Sadly, that is no surprise given the disproportionate influence wealthy individuals and multinational corporations have over policy. We seem to have increasingly allowed the super-rich and corporations to covertly buy influence through donations and lobbying. This lets them promote the kind of politicians who will increase the wealth gap further still, remove consumer protections and “red tape” and allow creeping privatisation of public services. The same forces let the far right foment prejudice and anger through internet and tabloid propaganda, so the focus of blame is always downwards toward vulnerable groups and not upwards to those with wealth and power. To compound and consolidate this, in the UK we have chosen to immobilise our entire system of government, civil service and public and private sector management for three years whilst deciding how many feet to shoot ourselves in under the banner of Brexit. This has never been more obvious than in the last week, where we are now poised to undermine all the checks and balances, and scupper the next few years of economic growth to entrench this new post-truth hard right populist culture for future generations.
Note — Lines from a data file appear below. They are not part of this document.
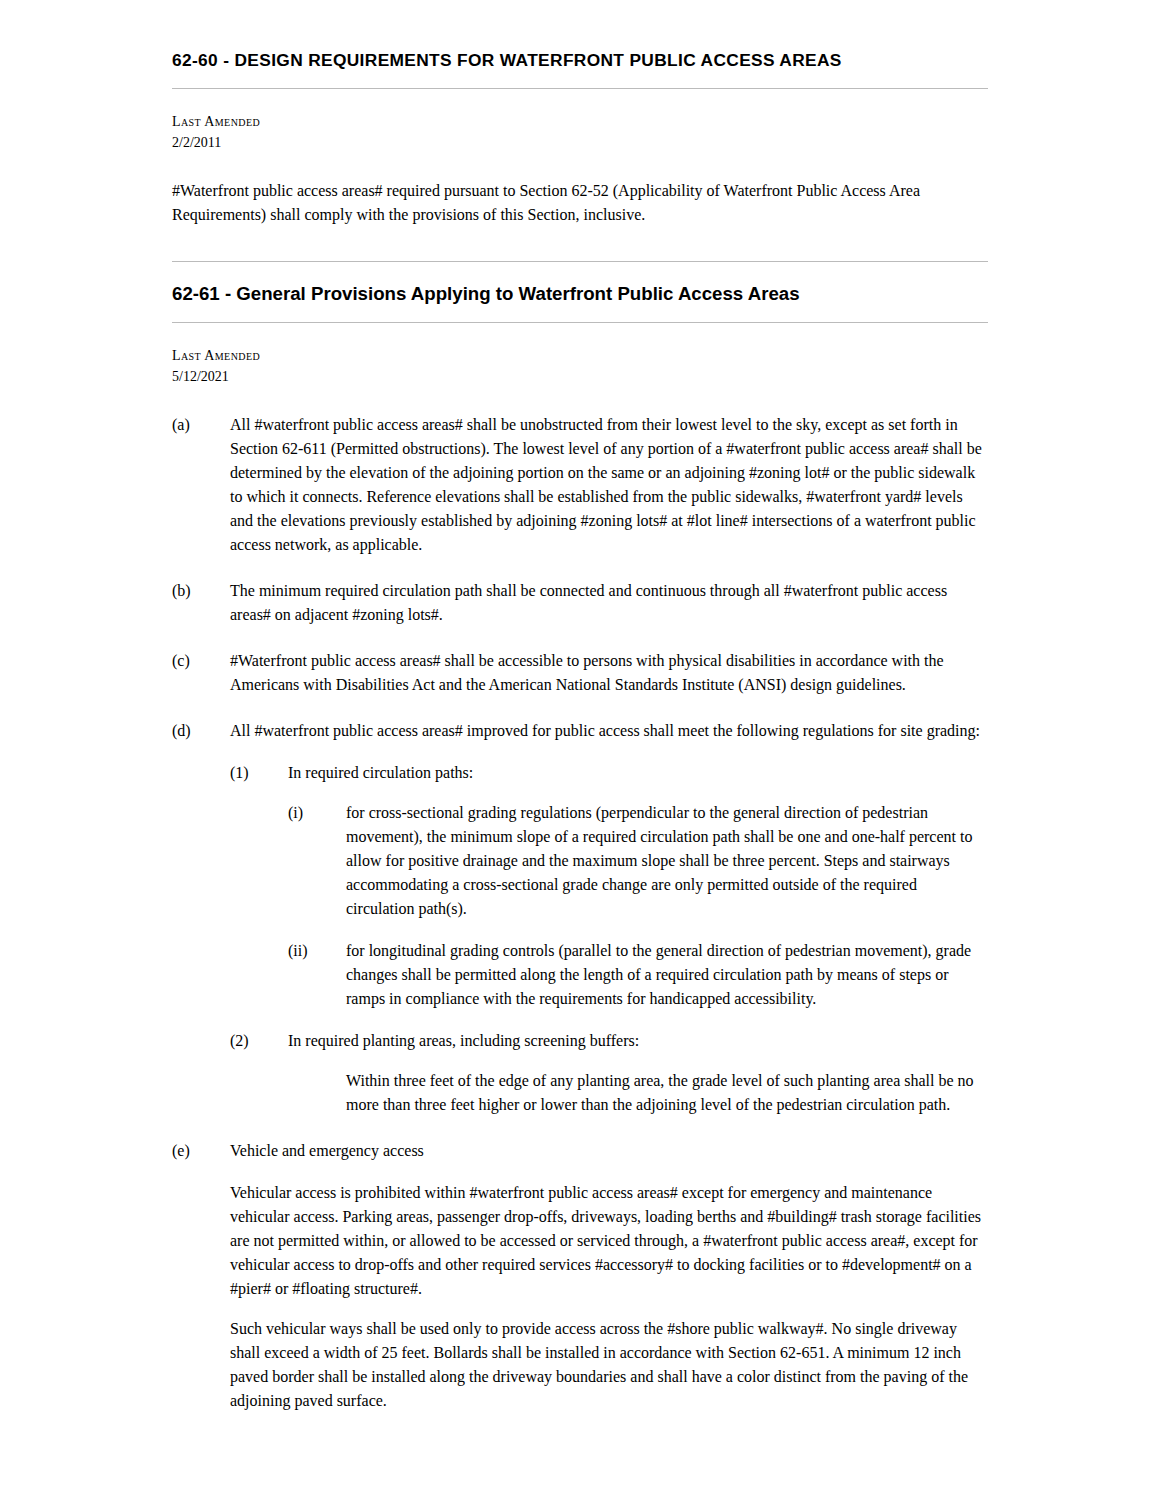62-60 - DESIGN REQUIREMENTS FOR WATERFRONT PUBLIC ACCESS AREAS
Last Amended
2/2/2011
#Waterfront public access areas# required pursuant to Section 62-52 (Applicability of Waterfront Public Access Area Requirements) shall comply with the provisions of this Section, inclusive.
62-61 - General Provisions Applying to Waterfront Public Access Areas
Last Amended
5/12/2021
(a)
All #waterfront public access areas# shall be unobstructed from their lowest level to the sky, except as set forth in Section 62-611 (Permitted obstructions). The lowest level of any portion of a #waterfront public access area# shall be determined by the elevation of the adjoining portion on the same or an adjoining #zoning lot# or the public sidewalk to which it connects. Reference elevations shall be established from the public sidewalks, #waterfront yard# levels and the elevations previously established by adjoining #zoning lots# at #lot line# intersections of a waterfront public access network, as applicable.
(b)
The minimum required circulation path shall be connected and continuous through all #waterfront public access areas# on adjacent #zoning lots#.
(c)
#Waterfront public access areas# shall be accessible to persons with physical disabilities in accordance with the Americans with Disabilities Act and the American National Standards Institute (ANSI) design guidelines.
(d)
All #waterfront public access areas# improved for public access shall meet the following regulations for site grading:
(1)
In required circulation paths:
(i)
for cross-sectional grading regulations (perpendicular to the general direction of pedestrian movement), the minimum slope of a required circulation path shall be one and one-half percent to allow for positive drainage and the maximum slope shall be three percent. Steps and stairways accommodating a cross-sectional grade change are only permitted outside of the required circulation path(s).
(ii)
for longitudinal grading controls (parallel to the general direction of pedestrian movement), grade changes shall be permitted along the length of a required circulation path by means of steps or ramps in compliance with the requirements for handicapped accessibility.
(2)
In required planting areas, including screening buffers:
Within three feet of the edge of any planting area, the grade level of such planting area shall be no more than three feet higher or lower than the adjoining level of the pedestrian circulation path.
(e)
Vehicle and emergency access
Vehicular access is prohibited within #waterfront public access areas# except for emergency and maintenance vehicular access. Parking areas, passenger drop-offs, driveways, loading berths and #building# trash storage facilities are not permitted within, or allowed to be accessed or serviced through, a #waterfront public access area#, except for vehicular access to drop-offs and other required services #accessory# to docking facilities or to #development# on a #pier# or #floating structure#.
Such vehicular ways shall be used only to provide access across the #shore public walkway#. No single driveway shall exceed a width of 25 feet. Bollards shall be installed in accordance with Section 62-651. A minimum 12 inch paved border shall be installed along the driveway boundaries and shall have a color distinct from the paving of the adjoining paved surface.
And whilst the Labour party try to elect a new leader with the credibility and passion to challenge this, the left is fragmenting rather than regrouping. I’ve seen so many posts about Corbyn and Corbynism, trying to make out that idealogical purism is still the way forward, that we lost the election but won the argument and should do more of the same. Another Angry Voice posted as if it was irrational fear of renationalising transport and utilities that was the problem, concluding “If you’re afraid of Jeremy Corbyn’s economic policies, I’m afraid you’re pretty much the dictionary definition of a narrow-minded little Englander aren’t you?” I couldn’t disagree more. Frankly, I doubt many progressives disliked Corbyn’s policies, especially individually. However, together his policies will have seemed very disruptive and expensive not just to conservatives but to a lot of the middle ground and left-of-centre voters that are so vital in gaining a majority in UK politics – meaning he didn’t have mass appeal. Yes, he was undoubtedly a good guy – warm, kind, genuine and thoughtful, and held in high regard by everyone who knows him personally. So was this also an example of a tendency to make snap judgements by first impressions, another consequence of unhelpful stereotypes of what a good leader is like, proof of a corrupt media or some combination of all of these things? I’m not sure.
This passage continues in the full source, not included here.